Dans une interview avec le Herald, le président des Maldives, Mohamed Nasheed, a reconnu que le fondamentalisme religieux émergent a changé la façon dont les femmes étaient considérées et traitées dans son pays. Il s’est dit bouleversé par les groupes religieux qui font campagne pour que les filles soient excisées et restent à la maison au lieu d’aller à l’école. «Nous étions une société matriarcale. Notre héritage nous a été transmis par les femmes. De nombreux Maldiviens ne sont pas habitués à la vision de la femme véhiculée par ce nouveau courant d’islam radical», a dit M. Nasheed. Des rapports anecdotiques suggèrent que l’excision connaît une résurgence dans les Maldives, en particulier dans les îles extérieures où les imams locaux exercent une grande influence.

Shadiya Ibrahim, membre du nouveau Groupe de travail sur les droits des femmes et militante de longue date pour les droits des femmes, a dit que les femmes sont de plus en plus opprimées dans la société maldivienne. «Etre une femme est plus difficile aujourd’hui. Les savants religieux wahhabites prêchent avec plus de conviction que n’importe qui d’autre. Ils utilisent la religion comme instrument. Personne ne peut plaider en faveur d’une attitude plus libérale, plus positive envers les femmes. De jour en jour, la vie devient plus difficile pour les femmes dans ce pays», a-t-elle affirmé.

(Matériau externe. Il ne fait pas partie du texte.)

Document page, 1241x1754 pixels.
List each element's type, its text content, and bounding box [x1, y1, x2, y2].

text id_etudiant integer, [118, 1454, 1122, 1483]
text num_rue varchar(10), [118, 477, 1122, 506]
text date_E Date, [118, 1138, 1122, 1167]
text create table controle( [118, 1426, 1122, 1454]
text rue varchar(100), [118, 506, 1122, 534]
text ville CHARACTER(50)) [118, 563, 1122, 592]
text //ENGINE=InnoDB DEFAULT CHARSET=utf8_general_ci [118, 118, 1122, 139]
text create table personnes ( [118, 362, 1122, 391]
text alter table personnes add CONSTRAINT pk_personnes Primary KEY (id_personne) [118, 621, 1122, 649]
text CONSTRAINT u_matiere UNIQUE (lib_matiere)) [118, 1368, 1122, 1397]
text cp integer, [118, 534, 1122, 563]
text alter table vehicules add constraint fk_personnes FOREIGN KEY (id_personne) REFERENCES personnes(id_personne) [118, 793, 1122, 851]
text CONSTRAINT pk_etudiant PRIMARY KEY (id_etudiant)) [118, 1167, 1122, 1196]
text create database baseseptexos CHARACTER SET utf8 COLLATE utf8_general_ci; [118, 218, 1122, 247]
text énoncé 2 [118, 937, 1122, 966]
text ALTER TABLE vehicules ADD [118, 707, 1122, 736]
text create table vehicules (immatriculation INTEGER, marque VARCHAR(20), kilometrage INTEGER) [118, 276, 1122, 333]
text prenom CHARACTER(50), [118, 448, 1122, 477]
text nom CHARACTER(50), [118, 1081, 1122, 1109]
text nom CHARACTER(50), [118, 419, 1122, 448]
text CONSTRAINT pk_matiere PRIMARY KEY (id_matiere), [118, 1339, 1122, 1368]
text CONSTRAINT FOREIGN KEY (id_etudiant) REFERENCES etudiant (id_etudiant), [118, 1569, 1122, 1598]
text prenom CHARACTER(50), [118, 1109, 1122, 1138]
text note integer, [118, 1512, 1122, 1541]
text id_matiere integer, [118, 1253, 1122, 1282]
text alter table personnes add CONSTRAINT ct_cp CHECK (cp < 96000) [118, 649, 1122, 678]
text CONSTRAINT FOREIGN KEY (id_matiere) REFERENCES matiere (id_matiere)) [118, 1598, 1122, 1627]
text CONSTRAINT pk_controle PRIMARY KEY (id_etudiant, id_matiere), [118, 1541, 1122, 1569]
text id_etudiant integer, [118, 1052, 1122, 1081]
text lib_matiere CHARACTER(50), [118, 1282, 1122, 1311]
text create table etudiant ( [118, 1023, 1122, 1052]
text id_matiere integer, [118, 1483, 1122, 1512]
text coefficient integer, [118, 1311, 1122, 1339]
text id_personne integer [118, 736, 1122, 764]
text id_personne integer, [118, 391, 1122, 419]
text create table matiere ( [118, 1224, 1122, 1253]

Mme Ibrahim ajoute que les femmes sont exclues des postes de pouvoir, du marché du travail et même de l’éducation, particulièrement au-delà du primaire. La flagellation des femmes ayant eu des relations sexuelles extraconjugales est pratique courante à travers les Maldives, a-t-elle ajouté. «Il y en a partout. Cette punition est généralement infligée suite à un accouchement, ce qui explique pourquoi ce sont presque toujours les femmes qui sont flagellées. Il y a seulement deux ou trois hommes qui sont fouettées pour 140 femmes. La flagellation est exécutée en public avec une pagaie ou un bambou, et elle vise davantage à humilier qu’à causer des blessures sévères.»

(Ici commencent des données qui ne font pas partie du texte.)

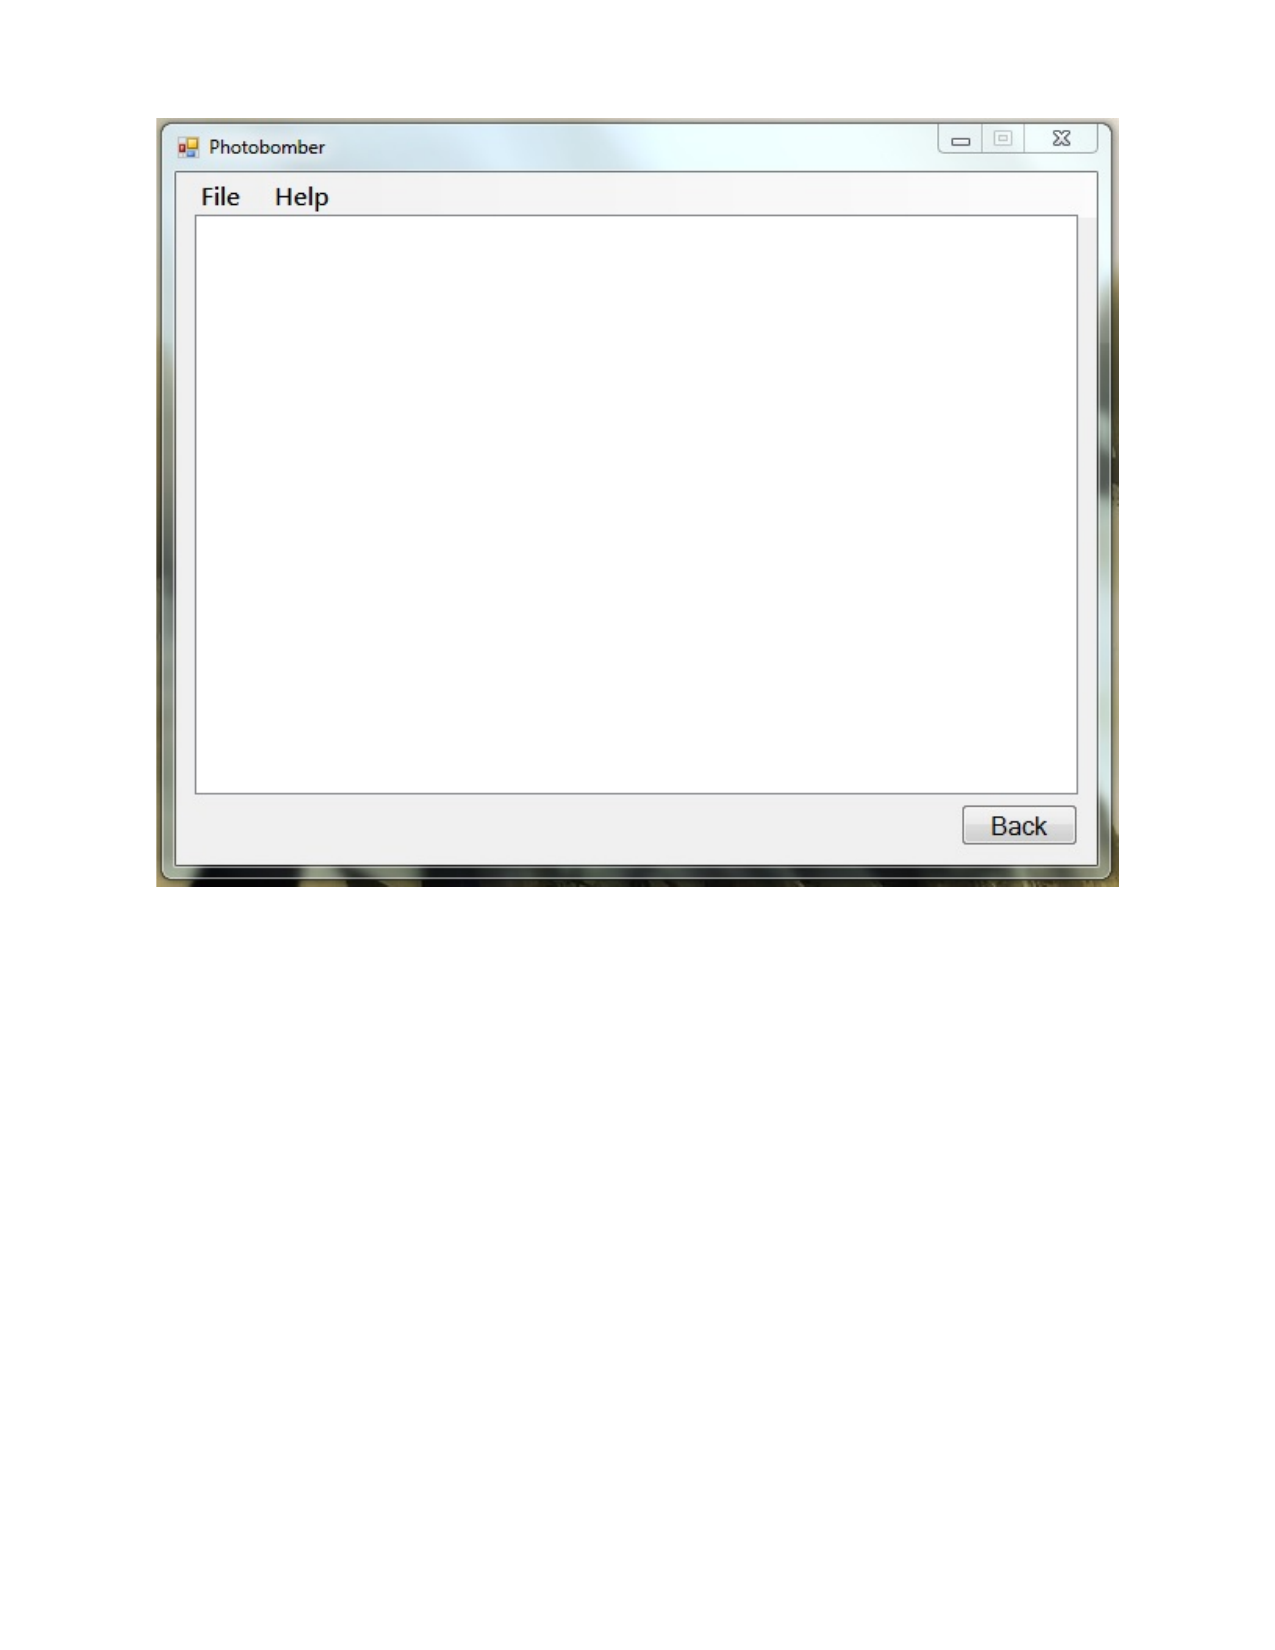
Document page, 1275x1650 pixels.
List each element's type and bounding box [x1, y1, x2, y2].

picture [156, 118, 1119, 887]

Mme Ibrahim dit que la flagellation est cautionnée par de nombreux Maldiviens, et que d’autres problèmes plus graves surgissent, y compris un nombre croissant de cas de violence sexuelle. «Cette semaine, deux jeunes filles de 12 et 16 ans respectivement ont été victimes de viol collectif ; très souvent, bien qu’il y ait des efforts pour appréhender les coupables, les médias finissent par dire que ‘la victime était habillée de telle manière’ ou ‘elle était allée à tel endroit’, a-t-elle dit.

La violence domestique est fréquente. Selon une enquête nationale réalisée en 2007, une femme sur trois a été victime d’abus sexuel ou physique. Aneesa Ahmed, présidente du groupe Espoir pour les femmes, a déclaré qu’un projet de loi sur la violence domestique présenté au Parlement des Maldives permettrait de sensibiliser le public sur un sujet rarement abordé aux Maldives. Le projet de loi est toutefois bloqué au Parlement depuis plus de 14 mois. Il y a seulement cinq femmes parmi les 77 parlementaires Maldiviens.

Mme Ahmed a indiqué que le contrôle des femmes sur leur vie s’est érodé. «Les hommes des Maldives croient que le rôle de la femme est de rester à la maison et d’avoir des enfants. C’est ce que la femme devrait faire, et rien d’autre.»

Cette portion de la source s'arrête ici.